All Products
Search
Document Center

Container Service for Kubernetes:Troubleshoot abnormal nodes

Last Updated:Mar 26, 2026

This topic covers the diagnostics procedure for ACK nodes and solutions for common node exceptions.

Node conditions quick reference

The table below maps each node condition to its trigger, typical node state, severity, and the relevant troubleshooting section.

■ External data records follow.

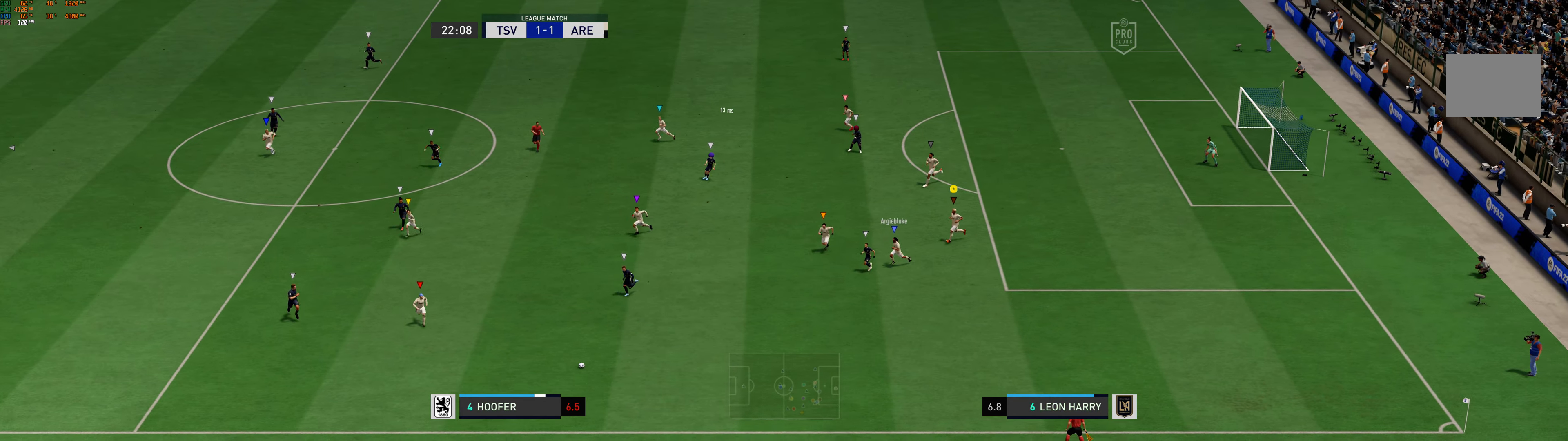
{"buttons": [], "left_stick": "down-left", "events": []}
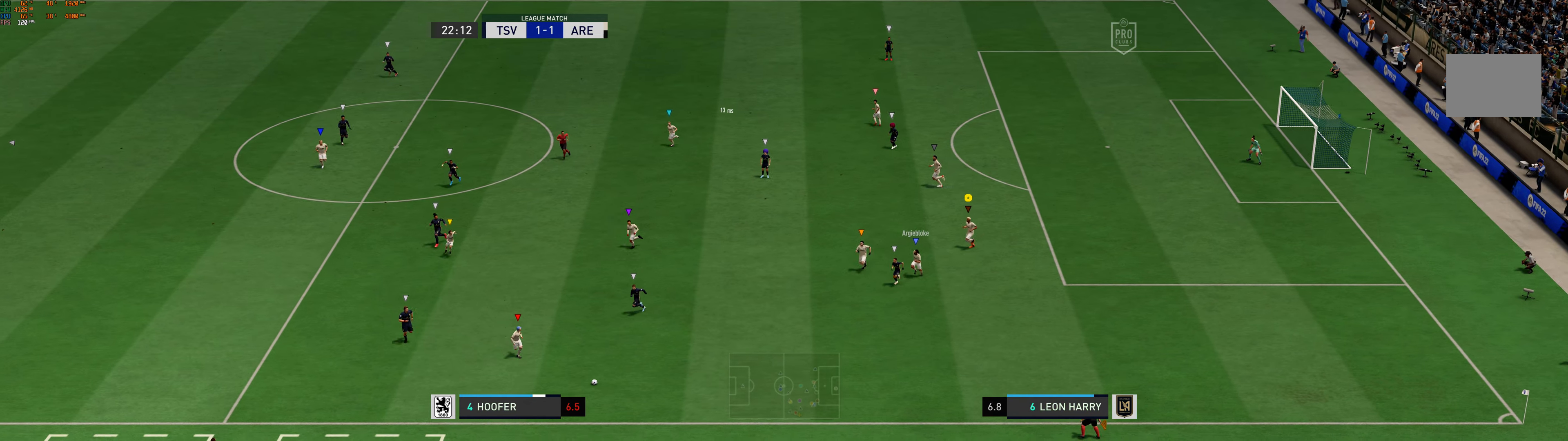
{"buttons": [], "left_stick": "center", "events": [[350, "left_stick", "center"]]}
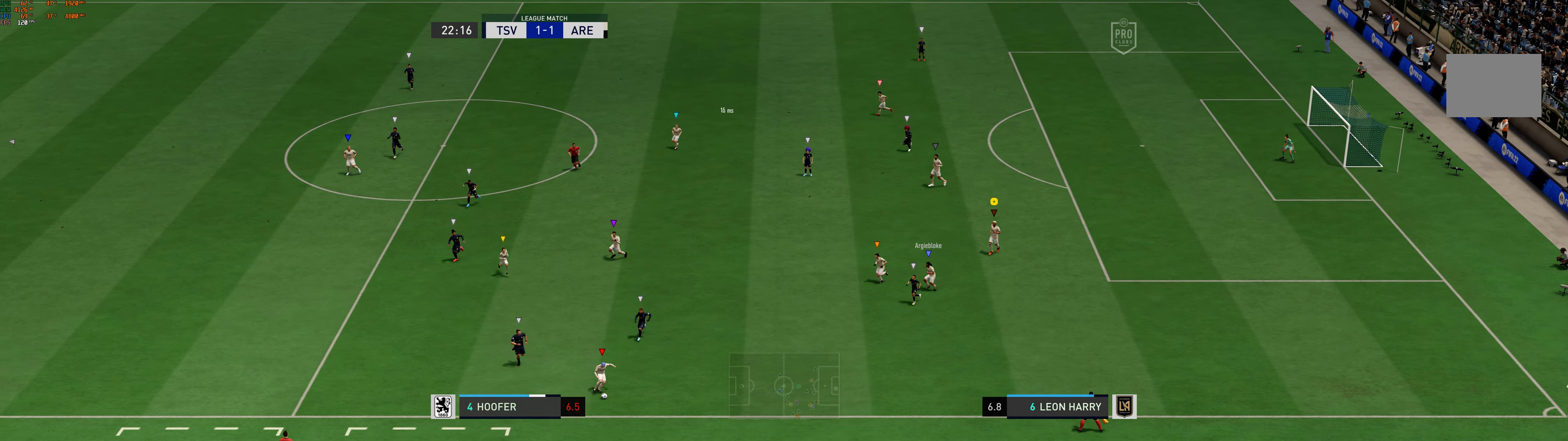
{"buttons": [], "left_stick": "right", "events": [[183, "left_stick", "right"]]}
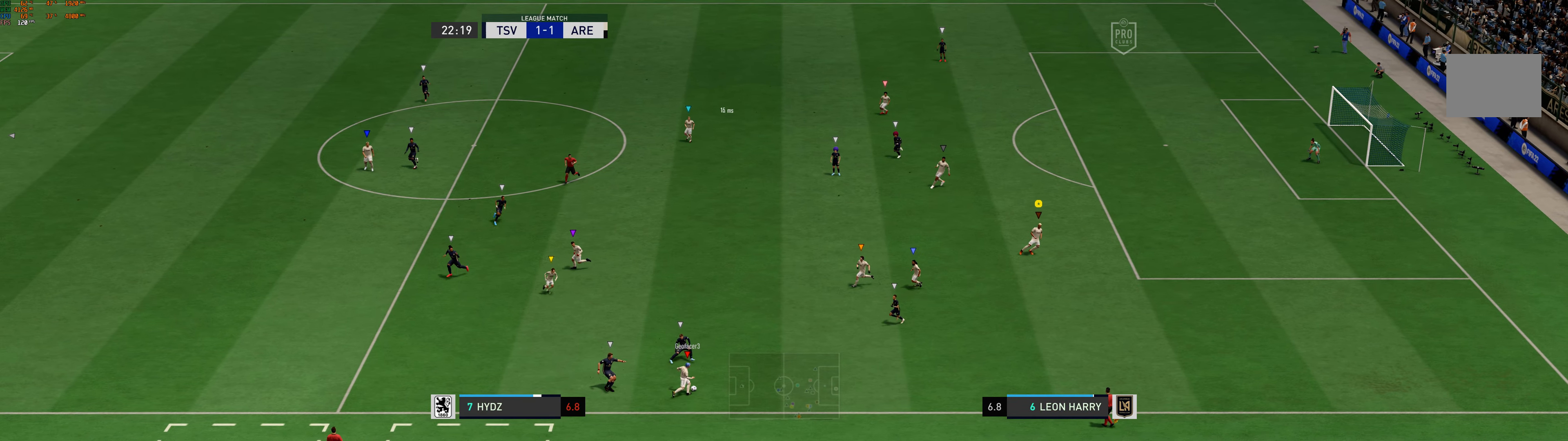
{"buttons": [], "left_stick": "center", "events": [[116, "left_stick", "center"]]}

To collect node conditions such as InodesPressure, DockerOffline, RuntimeOffline, and NTPProblem, install node-problem-detector in your cluster and create an Event Center. The Event Center is automatically enabled when you create the cluster. For more information, see Create and use an event center.
Condition Trigger Node state Severity See
MemoryPressure Available memory drops below the memory.available threshold NotReady High — triggers container eviction Insufficient memory resources - MemoryPressure
DiskPressure Available disk drops below the imagefs.available threshold NotReady High — triggers container eviction if nodefs.available is also exceeded Insufficient disk space - DiskPressure
InodesPressure Available inodes drop below the inodesFree threshold NotReady High — triggers container eviction Insufficient inodes - InodesPressure
NodePIDPressure Available PIDs drop below the pid.available threshold NotReady High — triggers container eviction Insufficient PIDs - NodePIDPressure
RuntimeOffline dockerd or containerd exception NotReady Critical — container runtime is unavailable dockerd exceptions - RuntimeOffline or containerd exceptions - RuntimeOffline
NTPProblem NTP/chronyd process exception NotReady Medium — may cause time drift issues NTP exceptions - NTPProblem

Diagnostics procedure

image

Node is NotReady

  1. Check whether any of the following node conditions are TrueNode-pressure EvictionNode-pressure EvictionNode-pressure EvictionNode-pressure Eviction: PIDPressure, DiskPressure, or MemoryPressure. If one is True, go to the corresponding section in this topic.

  2. Check the key components of the node: For component check commands, see Check key components.

  3. Collect and review the node diagnostics log. See Collect diagnostics logs.

  4. Check the node monitoring data (CPU, memory, network). See Check monitoring data. If resource usage is abnormal, see Insufficient CPU resources or Insufficient memory resources - MemoryPressure.

Node is Unknown

  1. Verify that the Elastic Compute Service (ECS) instance hosting the node is in the Running state.

  2. Check the key components of the node (kubelet, dockerd, containerd, NTP). See Check key components and the corresponding exception sections.

  3. Check network connectivity. See Check security groups. If a network exception occurs, see Network exceptions.

  4. Collect and review the node diagnostics log. See Collect diagnostics logs.

  5. Check the node monitoring data (CPU, memory, network). See Check monitoring data. If resource usage is abnormal, see Insufficient CPU resources or Insufficient memory resources - MemoryPressure.

If the issue persists

Run the built-in Exception Diagnosis feature. See Use the node diagnosis feature.

Common troubleshooting methods

Use the node diagnosis feature

  1. Log on to the ACK console. In the left navigation pane, click Clusters.

  2. On the Clusters page, click the cluster name. In the left navigation pane, choose Nodes > Nodes.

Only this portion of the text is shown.